World News

What is stamp duty and when do you have to pay it?



Any non-residential or mixed-use property purchased for more than £150,000 is subject to stamp duty. Non-residential property generally refers to commercial property or property that is not suitable for living. A mixed property is one that has both residential and non-residential elements, such as an apartment with a store underneath.

For tax purposes, the category also includes six or more residential properties purchased in a single transaction.

You also pay stamp duty on agricultural land, even if it is part of a residential property, for example a house with fields.
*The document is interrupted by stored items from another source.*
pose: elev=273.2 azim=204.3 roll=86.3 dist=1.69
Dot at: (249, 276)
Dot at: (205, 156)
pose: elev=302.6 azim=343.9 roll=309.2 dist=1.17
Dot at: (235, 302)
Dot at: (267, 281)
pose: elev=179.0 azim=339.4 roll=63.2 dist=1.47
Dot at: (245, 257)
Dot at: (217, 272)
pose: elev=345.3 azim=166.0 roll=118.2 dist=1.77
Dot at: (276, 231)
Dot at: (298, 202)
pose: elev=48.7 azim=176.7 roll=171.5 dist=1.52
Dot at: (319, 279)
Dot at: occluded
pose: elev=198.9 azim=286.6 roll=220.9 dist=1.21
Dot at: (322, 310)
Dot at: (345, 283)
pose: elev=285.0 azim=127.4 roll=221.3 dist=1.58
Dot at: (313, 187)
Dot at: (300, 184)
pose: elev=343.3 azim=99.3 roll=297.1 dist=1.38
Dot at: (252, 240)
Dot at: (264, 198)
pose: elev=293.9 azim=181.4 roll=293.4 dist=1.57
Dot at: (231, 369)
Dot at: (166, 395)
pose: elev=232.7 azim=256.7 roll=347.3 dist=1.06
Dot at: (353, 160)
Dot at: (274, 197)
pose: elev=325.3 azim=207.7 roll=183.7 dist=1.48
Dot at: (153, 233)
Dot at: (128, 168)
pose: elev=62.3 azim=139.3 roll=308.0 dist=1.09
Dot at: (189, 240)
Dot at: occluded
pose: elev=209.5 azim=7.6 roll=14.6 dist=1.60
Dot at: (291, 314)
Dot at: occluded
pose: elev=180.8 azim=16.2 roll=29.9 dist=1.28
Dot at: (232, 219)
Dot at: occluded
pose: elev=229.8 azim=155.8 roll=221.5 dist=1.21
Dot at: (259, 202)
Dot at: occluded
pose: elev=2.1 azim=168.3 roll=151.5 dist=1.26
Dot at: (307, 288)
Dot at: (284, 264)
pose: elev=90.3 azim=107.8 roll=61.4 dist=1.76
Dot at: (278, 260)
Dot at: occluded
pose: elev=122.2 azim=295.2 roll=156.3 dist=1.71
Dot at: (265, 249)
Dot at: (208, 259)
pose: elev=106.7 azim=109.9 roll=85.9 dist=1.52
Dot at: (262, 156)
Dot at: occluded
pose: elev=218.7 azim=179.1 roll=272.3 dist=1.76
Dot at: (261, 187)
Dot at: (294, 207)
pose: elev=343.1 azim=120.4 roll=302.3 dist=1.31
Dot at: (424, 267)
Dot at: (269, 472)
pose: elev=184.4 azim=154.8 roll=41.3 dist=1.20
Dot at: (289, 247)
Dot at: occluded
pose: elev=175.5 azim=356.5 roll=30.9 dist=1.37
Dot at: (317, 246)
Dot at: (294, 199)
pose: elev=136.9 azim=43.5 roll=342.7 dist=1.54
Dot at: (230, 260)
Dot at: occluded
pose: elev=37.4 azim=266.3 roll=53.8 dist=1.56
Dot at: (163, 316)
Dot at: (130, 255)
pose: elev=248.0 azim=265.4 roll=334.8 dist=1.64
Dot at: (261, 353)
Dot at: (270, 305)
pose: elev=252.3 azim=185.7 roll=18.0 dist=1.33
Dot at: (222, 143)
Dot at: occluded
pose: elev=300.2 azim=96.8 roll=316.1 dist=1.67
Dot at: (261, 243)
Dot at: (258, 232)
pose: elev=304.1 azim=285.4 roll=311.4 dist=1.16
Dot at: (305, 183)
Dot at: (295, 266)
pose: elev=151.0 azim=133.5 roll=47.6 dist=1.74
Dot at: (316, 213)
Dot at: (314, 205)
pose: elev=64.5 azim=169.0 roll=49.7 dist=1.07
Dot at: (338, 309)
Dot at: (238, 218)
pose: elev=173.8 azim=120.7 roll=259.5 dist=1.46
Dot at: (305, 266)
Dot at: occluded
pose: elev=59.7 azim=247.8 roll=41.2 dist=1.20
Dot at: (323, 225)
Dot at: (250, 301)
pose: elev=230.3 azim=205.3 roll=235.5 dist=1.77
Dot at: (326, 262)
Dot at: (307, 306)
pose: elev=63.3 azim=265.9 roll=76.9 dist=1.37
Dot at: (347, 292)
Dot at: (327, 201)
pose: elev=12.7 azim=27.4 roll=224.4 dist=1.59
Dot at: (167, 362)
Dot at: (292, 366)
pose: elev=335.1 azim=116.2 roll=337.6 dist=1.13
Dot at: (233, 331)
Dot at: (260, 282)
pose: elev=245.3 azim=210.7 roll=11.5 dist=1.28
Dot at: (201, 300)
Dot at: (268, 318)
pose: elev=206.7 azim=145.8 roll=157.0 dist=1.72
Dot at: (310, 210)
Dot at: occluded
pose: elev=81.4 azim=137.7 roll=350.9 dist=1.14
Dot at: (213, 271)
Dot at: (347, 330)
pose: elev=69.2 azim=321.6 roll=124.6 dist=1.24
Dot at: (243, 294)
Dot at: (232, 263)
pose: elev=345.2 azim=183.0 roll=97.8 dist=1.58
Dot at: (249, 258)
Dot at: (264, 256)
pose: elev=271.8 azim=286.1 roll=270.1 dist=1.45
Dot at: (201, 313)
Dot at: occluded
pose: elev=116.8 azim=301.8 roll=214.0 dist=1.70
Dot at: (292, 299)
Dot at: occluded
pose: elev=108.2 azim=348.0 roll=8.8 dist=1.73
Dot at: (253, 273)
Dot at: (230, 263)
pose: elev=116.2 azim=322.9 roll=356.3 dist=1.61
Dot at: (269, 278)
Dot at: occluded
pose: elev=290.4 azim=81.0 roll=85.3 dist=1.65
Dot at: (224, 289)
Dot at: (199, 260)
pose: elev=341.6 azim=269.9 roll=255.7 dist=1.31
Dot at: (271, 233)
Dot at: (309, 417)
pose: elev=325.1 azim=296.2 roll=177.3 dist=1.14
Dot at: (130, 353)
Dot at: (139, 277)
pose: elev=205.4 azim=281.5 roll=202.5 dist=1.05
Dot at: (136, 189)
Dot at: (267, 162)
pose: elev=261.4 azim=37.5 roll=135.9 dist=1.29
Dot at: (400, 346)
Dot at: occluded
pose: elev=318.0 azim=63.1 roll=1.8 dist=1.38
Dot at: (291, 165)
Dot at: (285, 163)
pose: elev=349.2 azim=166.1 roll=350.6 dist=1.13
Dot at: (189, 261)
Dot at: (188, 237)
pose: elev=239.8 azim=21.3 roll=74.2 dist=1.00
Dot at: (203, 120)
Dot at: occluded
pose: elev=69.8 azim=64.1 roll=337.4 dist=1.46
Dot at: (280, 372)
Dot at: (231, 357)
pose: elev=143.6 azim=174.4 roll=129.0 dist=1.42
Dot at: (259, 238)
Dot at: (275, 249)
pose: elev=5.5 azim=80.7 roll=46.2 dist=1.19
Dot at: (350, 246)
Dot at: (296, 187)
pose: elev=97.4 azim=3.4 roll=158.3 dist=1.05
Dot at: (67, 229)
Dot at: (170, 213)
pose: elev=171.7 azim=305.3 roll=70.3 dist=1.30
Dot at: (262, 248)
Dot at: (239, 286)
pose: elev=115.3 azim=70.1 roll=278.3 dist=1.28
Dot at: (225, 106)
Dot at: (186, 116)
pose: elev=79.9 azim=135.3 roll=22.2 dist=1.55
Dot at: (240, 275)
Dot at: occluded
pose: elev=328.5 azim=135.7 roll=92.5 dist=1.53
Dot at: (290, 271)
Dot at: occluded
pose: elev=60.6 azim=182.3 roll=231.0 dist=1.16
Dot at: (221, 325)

You may pay a higher duty rate for multiple purchases or transfers from the same seller.

The tax is also calculated differently to residential stamp duty. Two amounts are calculated separately and then added together; the purchase price of the lease and the value of the annual rent you pay.

Since 2021, non-UK residents have had to pay higher stamp duty when purchasing property in England and Northern Ireland.

The additional levy is two percentage points higher than the rate applied to UK residents in the given tax bracket. For example, where a UK resident will pay 5% tax on a property purchased between £250,001 and £925,000, a non-UK resident will pay 7%.

Foreign buyers also face an additional 2% surcharge on top of the existing 3% tax on second homes and rental properties.

Your solicitor should be able to help you arrange payment of stamp duty or simply carry out the transaction on your behalf.

If you have a solicitor or conveyancing agent acting for you they can submit the stamp duty return online, but if you are handling it yourself this must be done via a paper form. You can order the form you need – SDLT1 – online or by calling HMRC.